I try to keep some of my weirdness hidden and truth be told, I do a pretty terrible job of it. I’m not ashamed of my quirkiness but I try to let it out little by little as people get to know me.
Today, I’m letting my freak flag fly. I’m going to be upfront with this because once you read the entirety of this post, you’ll know it and here’s the kicker– I don’t care.
Alright, here I go.
Let me start by asking a few simple questions.
- Do you chew with your mouth open?
- Do you smack your lips while you eat?
- Do you eat in class?
- Do you smack your lip while you chew gum, or chew gum with your mouth open?
If you answered yes to any, or all, of these questions, there is a great chance that you and I will not get along when there is food around.
That may be a little aggressive and upfront so apologies if you’re in someway offended. Maybe if you’re offended, you should evaluate your eating habits. Again, aggressive. Sorry.
Let me back it up a little bit and explain.
Last week I blogged about white noise and how it’s become a necessity for me over the years (my sound machine is on as I type this) and how sounds can really distract me. Normal sounds don’t bother me unless I’m trying to accomplish something. The sounds of eating, however, are something entirely different.
Take for example, an apple. They’re crisp and make a loud noise when you bite into them. Back in the day I used to eat apple slices with peanut butter and not think anything of it.
I would consider the sound of someone biting into an apple the worst sound ever to me. Worse than nails on a chalk board. Worse than a baby crying on an airplane. Worse than anything. It makes me actually uncomfortable to hear it and truth be told, I’ve gotten into a few (a million) fights with my apple-loving sister and mom. My roommates last year would eat their apples in the hallway instead of our room to avoid me squirming around uncomfortably. They’re the real MVPs.
I don’t really know when this change happened but I can’t eat apples without getting goosebumps all over my body. I force myself to eat the apple slices if I get a McDonalds Happy Meal because, well, they come with the meal. Even then, I shove them all into my mouth at once, chew incessantly and freak out for a minute or two.
I’m in a sorority and I eat meals with a lot of different people at our house. The majority of the time, the girls I sit with eat like normal people and I don’t notice it one bit. There are a few girls that I try reaaallly hard to avoid sitting with because they were either not taught to chew with their mouths closed or think that eating like animals is acceptable. Whatever it is, I can’t do it.
I know there are some of y’all out there that don’t like when people eat their food while showing us the contents of their mouth at the same time. You may be less vocal about it (and less sensitive to it), but I’m not alone in this.
My mom posted a New York Times article on my Facebook wall a few weeks ago entitled “Please Stop Making That Noise” and before reading more than the first line or two, I immediately empathized with the author.

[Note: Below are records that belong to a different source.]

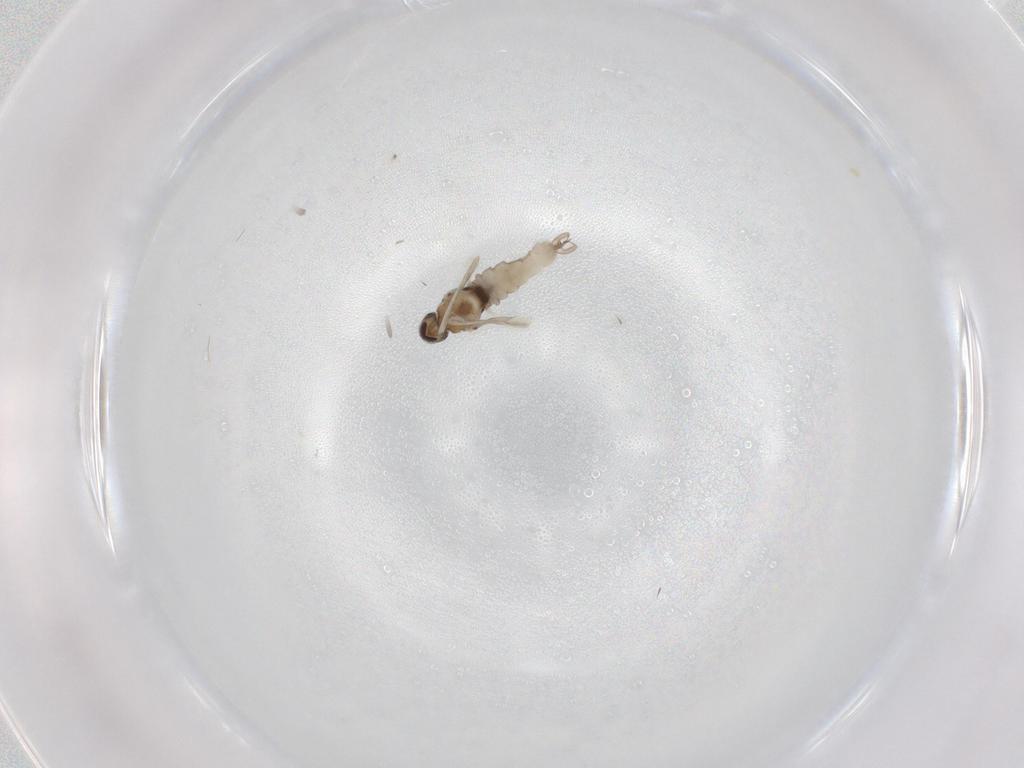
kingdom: Animalia
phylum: Arthropoda
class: Insecta
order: Diptera
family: Cecidomyiidae
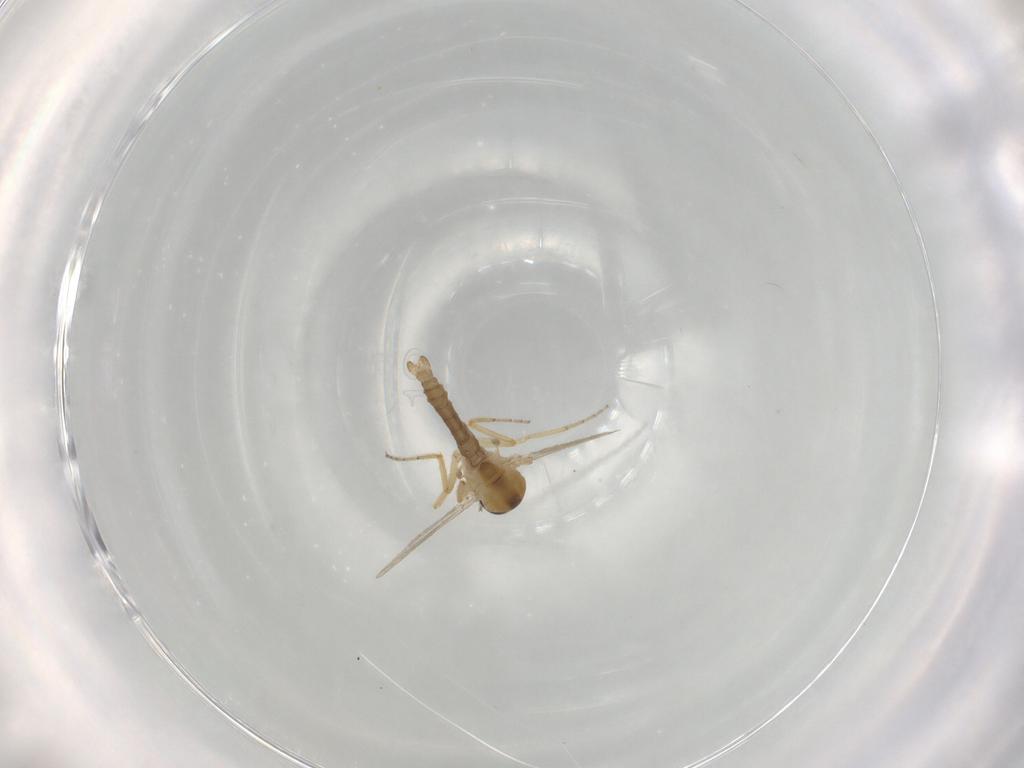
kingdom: Animalia
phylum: Arthropoda
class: Insecta
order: Diptera
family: Ceratopogonidae
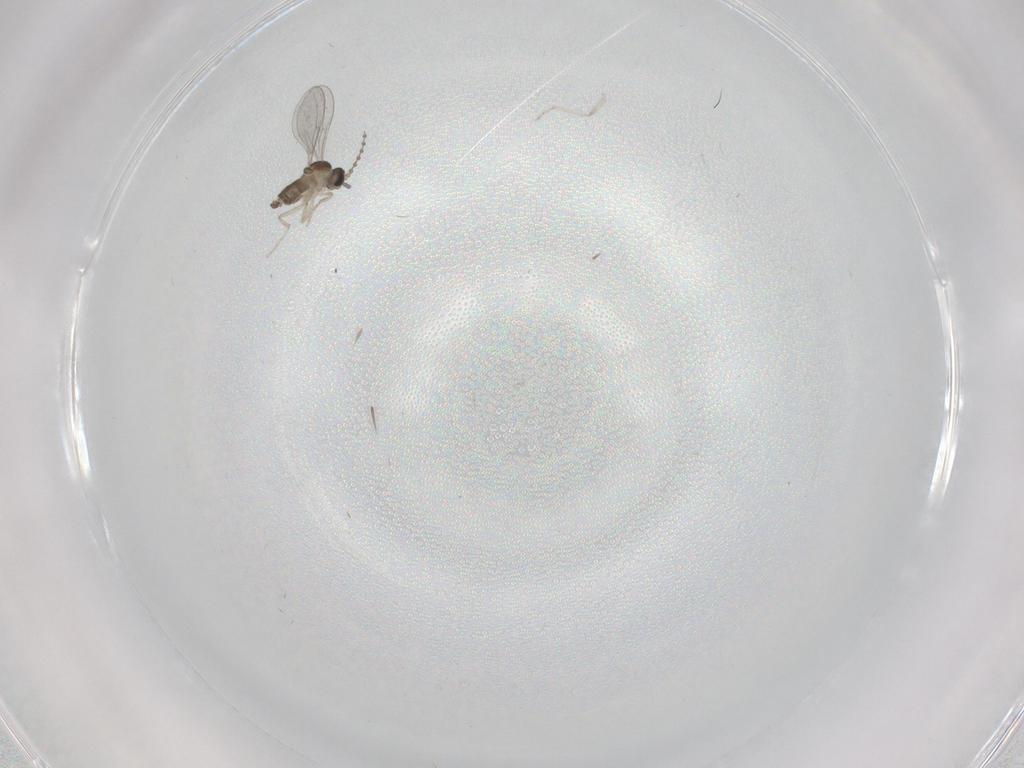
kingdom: Animalia
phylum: Arthropoda
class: Insecta
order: Diptera
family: Cecidomyiidae
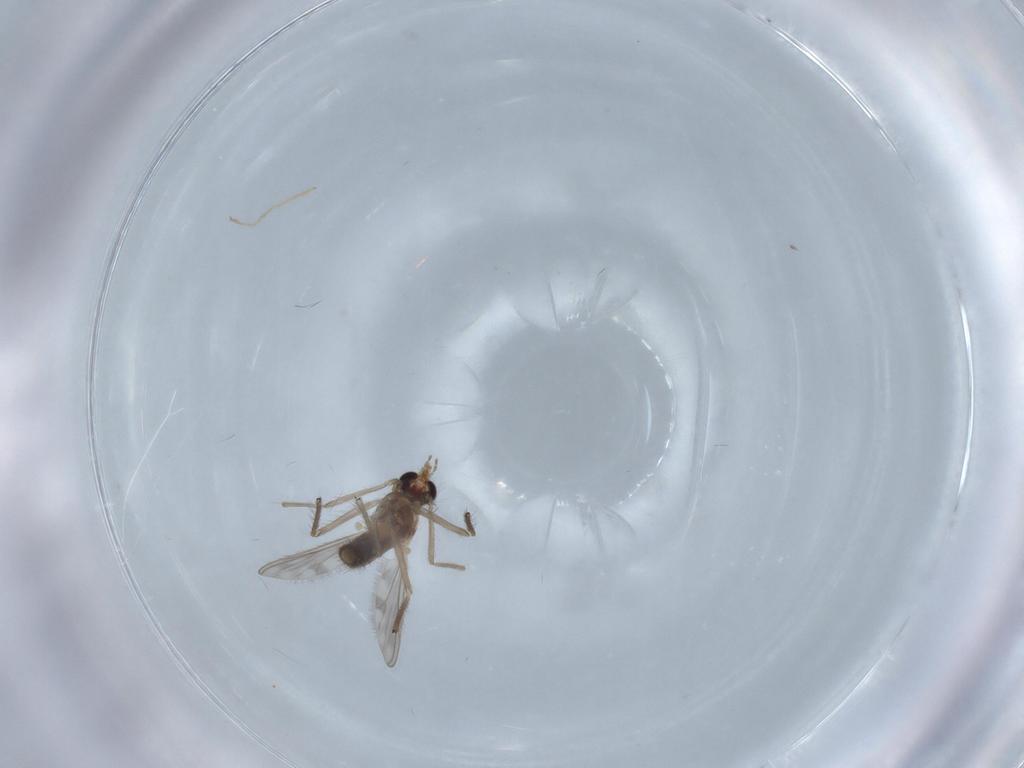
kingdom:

The author, Barron H. Lerner, is a doctor and suffers from misophonia, a condition with which certain sounds can drive someone into a burst of rage or disgust. This condition has only been recognized and named in the last 20 years, the article explains. Misophonia means “hatred of sound” and a 2013 study at the University of Amsterdam identified the most common irritants as eating sounds (lip smacking and swallowing), breathing sounds (nostril noises and sneezing), and hand sounds (typing and pen clicking).
Hand sounds don’t bother me and I can’t really think about what ‘nostril noises’ means so I’m not sure if those sounds bother me….. but there was this one time I apparently got mad at my sister for “breathing too loud” when she was sick. Sorry Lex.
I’m not diagnosing myself with misophonia but I definitely have visceral reactions when I have to be around someone while they eat or chew gum in a gross way. And believe me, there’s not much worse than being stuck in a class while the person beside you smacks their lips while chewing gum for hours on end.
Cue my heart rate to go through the roof.
I don’t have any psychiatric conditions like the NYT suggests (unless being dramatic and sassy is a psychiatric condition) but I wouldn’t consider my reactions normal.
But that’s okay. I don’t want to be normal. Maybe I have misophonia but maybe I just have a low tolerance for gross sounds people make when they eat.
Don’t eat apples around me and it won’t be an issue. You’ve been warned.